> **Problem to work on**: When a line in the entries below contains the word "Инноватика", copy that line.

────────────────────

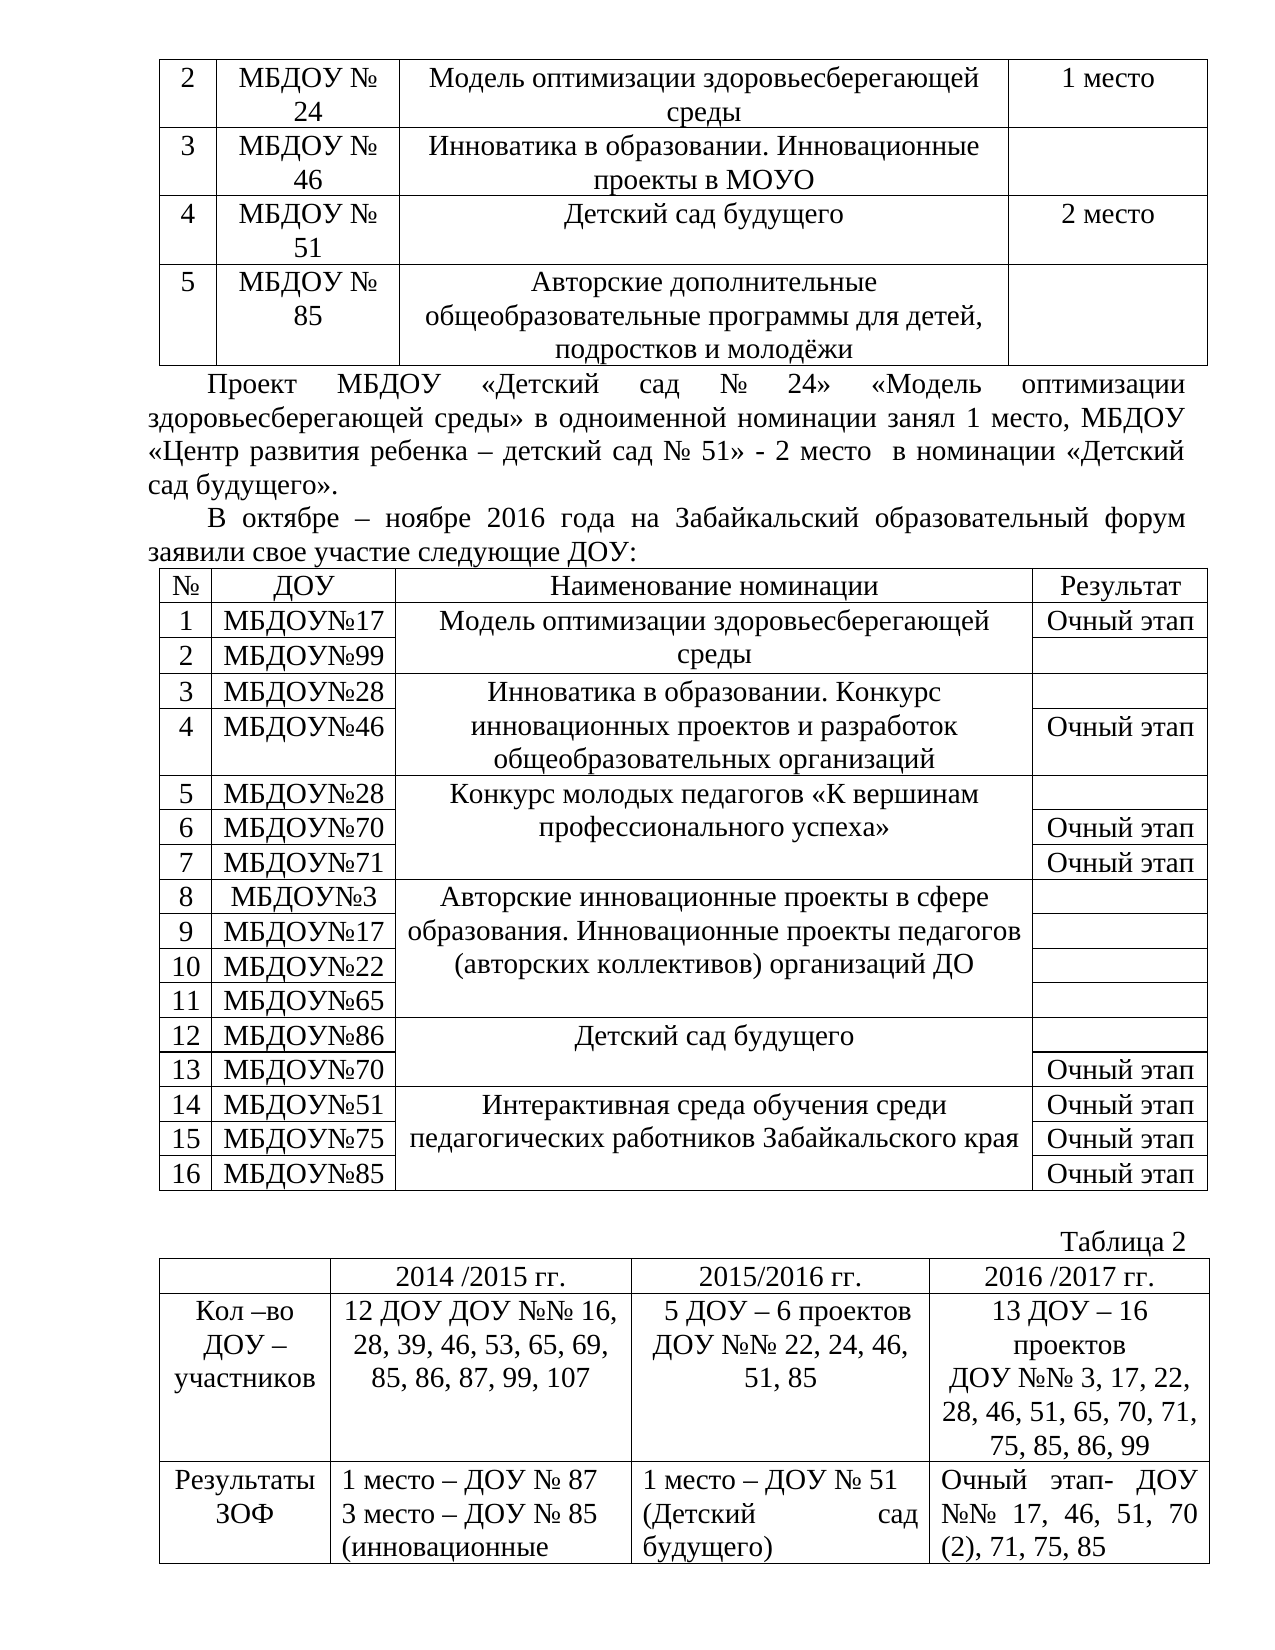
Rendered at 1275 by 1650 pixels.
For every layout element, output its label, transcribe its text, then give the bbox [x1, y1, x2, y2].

table_cell 4 [160, 709, 211, 775]
table_cell 13 [160, 1053, 211, 1086]
table_cell Детский сад будущего [396, 1018, 1032, 1086]
table_cell 13 ДОУ – 16 проектов ДОУ №№ 3, 17, 22, 28, 46, 51, 65, 70, 71, 75, 85, 86, 99 [930, 1294, 1209, 1461]
table_cell 2 [160, 60, 216, 127]
table_cell 1 [160, 603, 211, 637]
table_cell 3 [160, 128, 216, 195]
text В октябре – ноябре 2016 года на Забайкальский образовательный форум заявили свое участие следующие ДОУ: [148, 500, 1186, 567]
table_header ДОУ [212, 569, 395, 602]
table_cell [331, 1462, 631, 1563]
table_header 2015/2016 гг. [632, 1259, 929, 1292]
table_header Наименование номинации [396, 569, 1032, 602]
table_cell Инноватика в образовании. Инновационные проекты в МОУО [400, 128, 1008, 195]
table_cell МБДОУ№71 [212, 845, 395, 878]
table_cell МБДОУ№22 [212, 949, 395, 982]
table_cell 9 [160, 914, 211, 948]
table_header Результат [1033, 569, 1207, 602]
text Таблица 2 [148, 1224, 1186, 1258]
table_cell [1009, 265, 1207, 365]
table_cell 7 [160, 845, 211, 878]
table_cell 4 [160, 196, 216, 263]
table_cell Очный этап [1033, 709, 1207, 775]
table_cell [400, 60, 1008, 127]
table_cell 12 ДОУ ДОУ №№ 16, 28, 39, 46, 53, 65, 69, 85, 86, 87, 99, 107 [331, 1294, 631, 1461]
table_cell МБДОУ№51 [212, 1087, 395, 1121]
table_cell Конкурс молодых педагогов «К вершинам профессионального успеха» [396, 776, 1032, 878]
table_cell 15 [160, 1122, 211, 1155]
table_cell 5 [160, 265, 216, 365]
table_cell [1033, 776, 1207, 809]
table_cell Очный этап [1033, 1053, 1207, 1086]
table_cell МБДОУ№85 [212, 1156, 395, 1190]
table_header [160, 1259, 330, 1292]
table_cell Очный этап [1033, 603, 1207, 637]
table_cell 10 [160, 949, 211, 982]
table_cell Интерактивная среда обучения среди педагогических работников Забайкальского края [396, 1087, 1032, 1190]
table_cell МБДОУ№28 [212, 776, 395, 809]
table_cell Детский сад будущего [400, 196, 1008, 263]
table_cell МБДОУ№70 [212, 1053, 395, 1086]
table_header 2014 /2015 гг. [331, 1259, 631, 1292]
table_cell МБДОУ№17 [212, 914, 395, 948]
table_cell МБДОУ№46 [212, 709, 395, 775]
table_cell Очный этап [1033, 845, 1207, 878]
table_cell МБДОУ№3 [212, 880, 395, 913]
table_cell Результаты ЗОФ [160, 1462, 330, 1563]
table_cell МБДОУ№75 [212, 1122, 395, 1155]
table_cell Кол –во ДОУ –участников [160, 1294, 330, 1461]
table_cell МБДОУ№17 [212, 603, 395, 637]
table_cell Очный этап [1033, 1156, 1207, 1190]
table_cell МБДОУ № 46 [217, 128, 399, 195]
table_header № [160, 569, 211, 602]
table_cell Очный этап [1033, 1087, 1207, 1121]
table_cell Авторские инновационные проекты в сфере образования. Инновационные проекты педагогов (авторских коллективов) организаций ДО [396, 880, 1032, 1017]
table_cell 1 место [1009, 60, 1207, 127]
table_cell [1033, 914, 1207, 948]
table_cell МБДОУ № 85 [217, 265, 399, 365]
table_cell [1033, 949, 1207, 982]
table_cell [930, 1462, 1209, 1563]
table_cell 2 место [1009, 196, 1207, 263]
table_cell [1009, 128, 1207, 195]
table_cell Инноватика в образовании. Конкурс инновационных проектов и разработок общеобразовательных организаций [396, 674, 1032, 775]
table_cell 8 [160, 880, 211, 913]
table_cell 12 [160, 1018, 211, 1051]
table_cell 3 [160, 674, 211, 708]
table_cell 5 ДОУ – 6 проектов ДОУ №№ 22, 24, 46, 51, 85 [632, 1294, 929, 1461]
table_cell Модель оптимизации здоровьесберегающей среды [396, 603, 1032, 673]
table_cell МБДОУ№28 [212, 674, 395, 708]
table_cell МБДОУ№65 [212, 983, 395, 1017]
table_cell Очный этап [1033, 1122, 1207, 1155]
table_cell 2 [160, 638, 211, 673]
table_cell МБДОУ№86 [212, 1018, 395, 1051]
table_header 2016 /2017 гг. [930, 1259, 1209, 1292]
table_cell [1033, 674, 1207, 708]
table_cell МБДОУ № 24 [217, 60, 399, 127]
text Проект МБДОУ «Детский сад № 24» «Модель оптимизации здоровьесберегающей среды» в одноименной номинации занял 1 место, МБДОУ «Центр развития ребенка – детский сад № 51» - 2 место в номинации «Детский сад будущего». [148, 366, 1186, 500]
table_cell [1033, 880, 1207, 913]
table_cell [632, 1462, 929, 1563]
table_cell 5 [160, 776, 211, 809]
table_cell МБДОУ№70 [212, 810, 395, 844]
table_cell [1033, 983, 1207, 1017]
table_cell [1033, 638, 1207, 673]
table_cell 16 [160, 1156, 211, 1190]
table_cell Авторские дополнительные общеобразовательные программы для детей, подростков и молодёжи [400, 265, 1008, 365]
table_cell Очный этап [1033, 810, 1207, 844]
table_cell МБДОУ№99 [212, 638, 395, 673]
table_cell 11 [160, 983, 211, 1017]
table_cell 14 [160, 1087, 211, 1121]
table_cell МБДОУ № 51 [217, 196, 399, 263]
table_cell 6 [160, 810, 211, 844]
table_cell [1033, 1018, 1207, 1051]
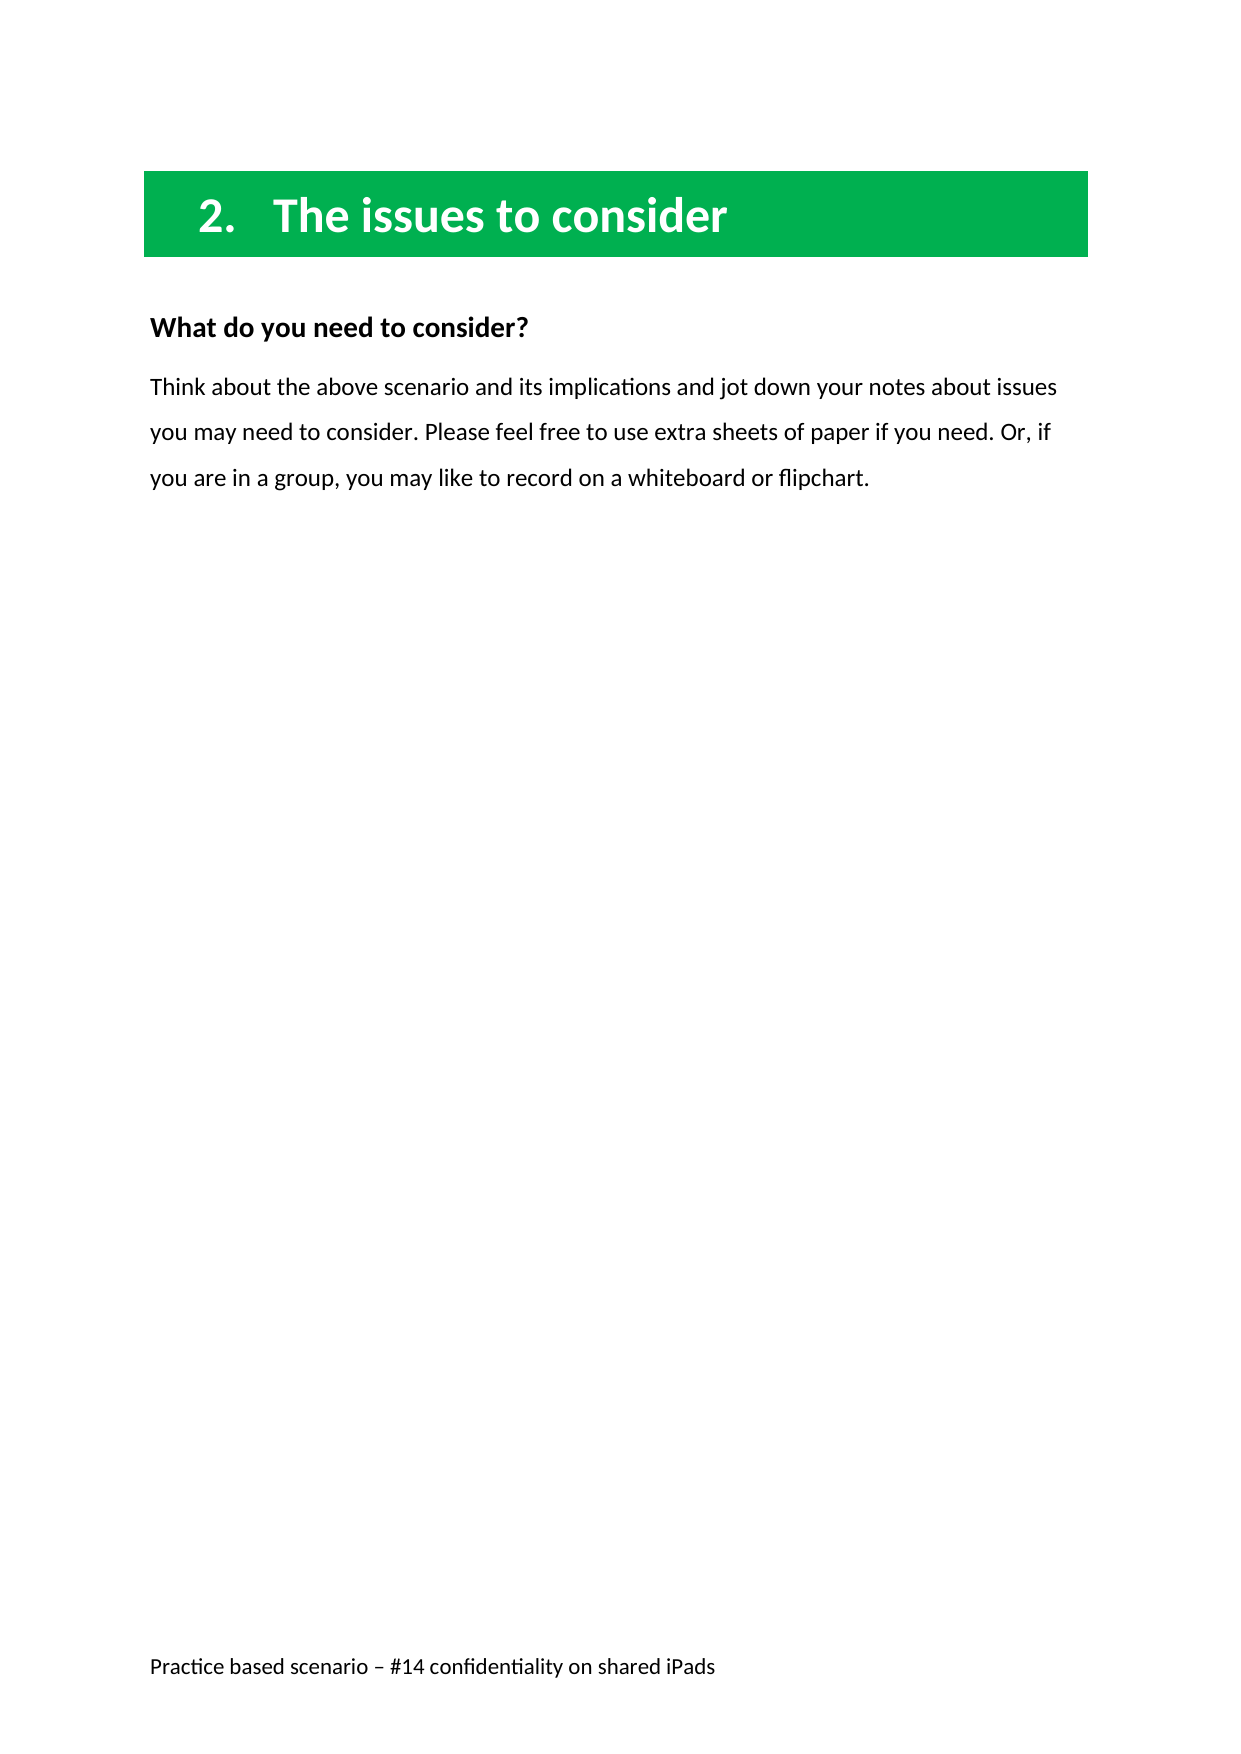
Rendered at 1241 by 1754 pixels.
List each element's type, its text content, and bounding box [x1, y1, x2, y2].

text Think about the above scenario and its implications and jot down your notes about issues you may need to consider. Please feel free to use extra sheets of paper if you need. Or, if you are in a group, you may like to record on a whiteboard or flipchart. [150, 371, 1090, 493]
text What do you need to consider? [150, 309, 1090, 345]
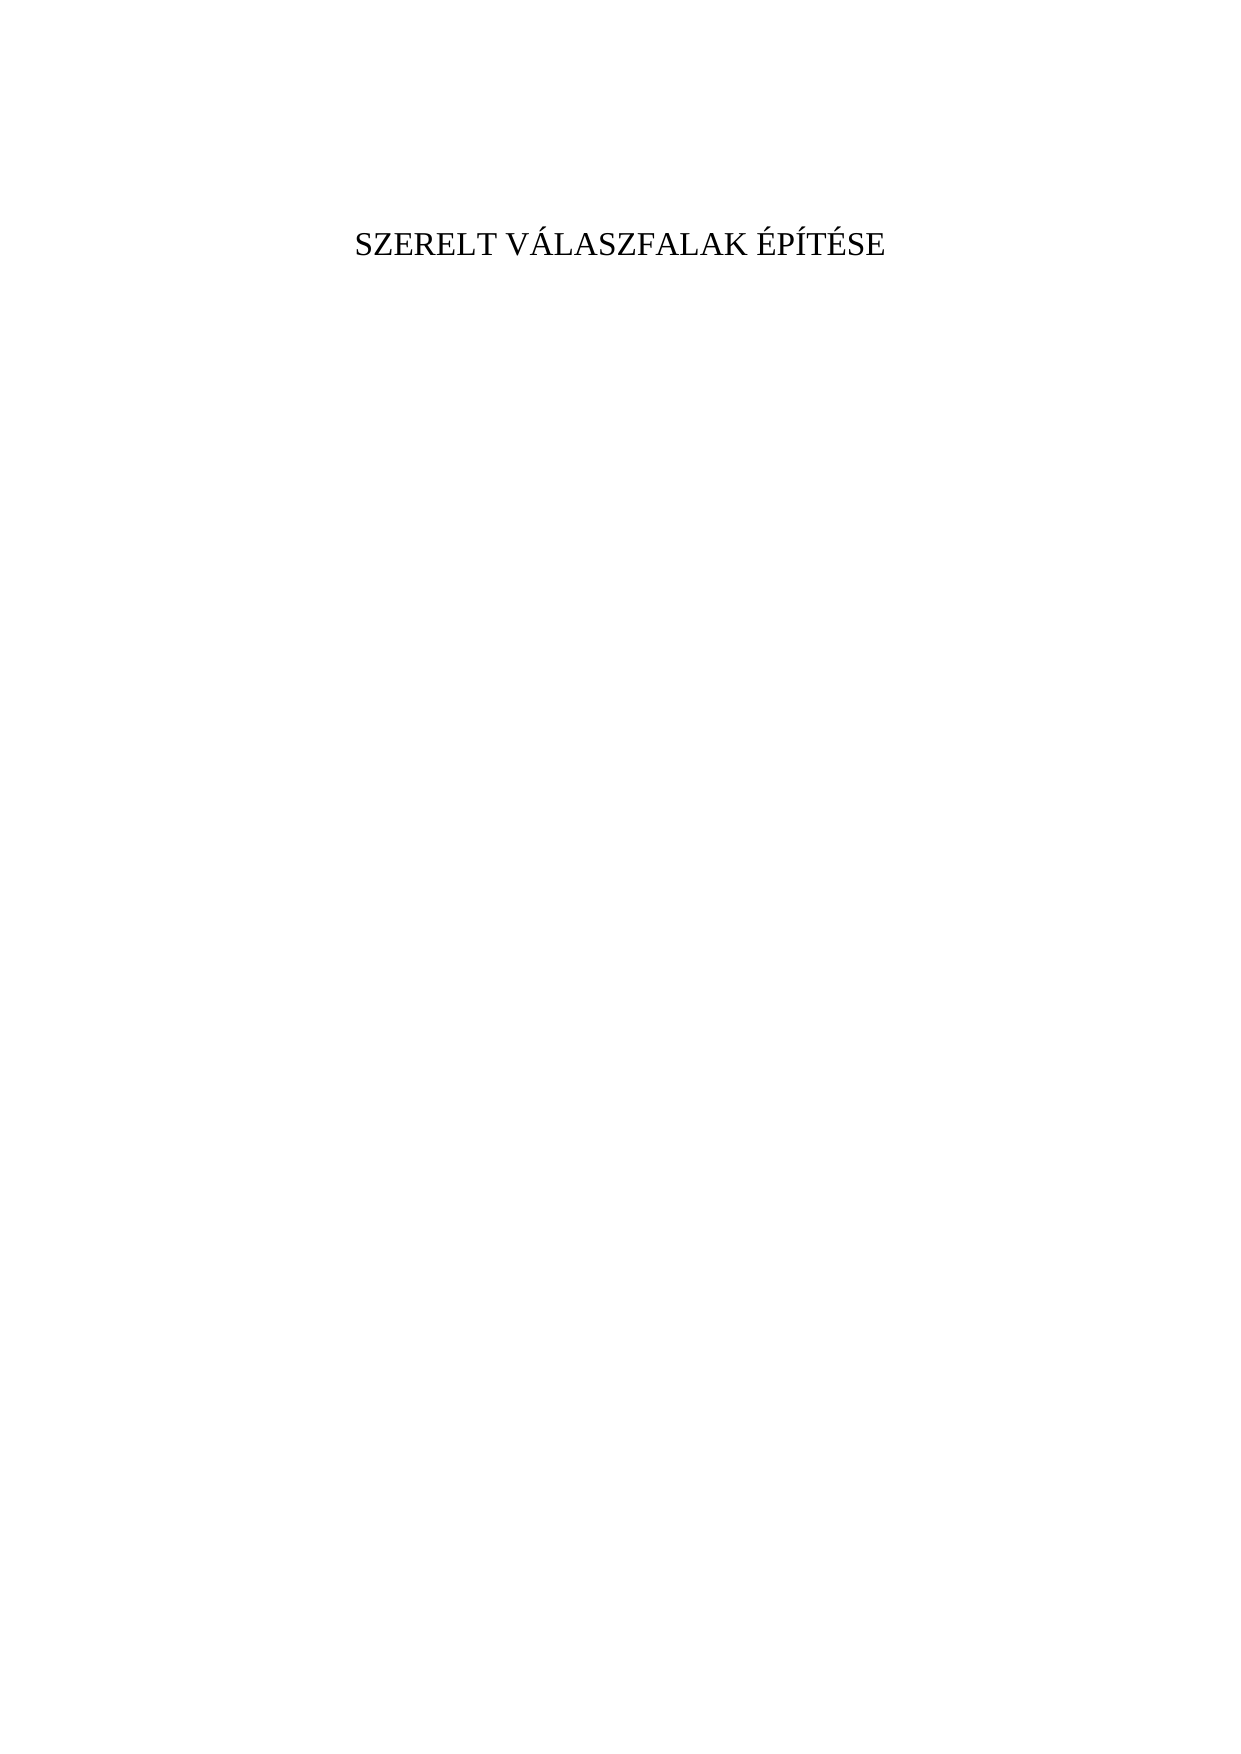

────────────────────

> **Task answer**:
table_cell Инноватика в образовании. Инновационные проекты в МОУО [400, 128, 1008, 195]
table_cell Инноватика в образовании. Конкурс инновационных проектов и разработок общеобразовательных организаций [396, 674, 1032, 775]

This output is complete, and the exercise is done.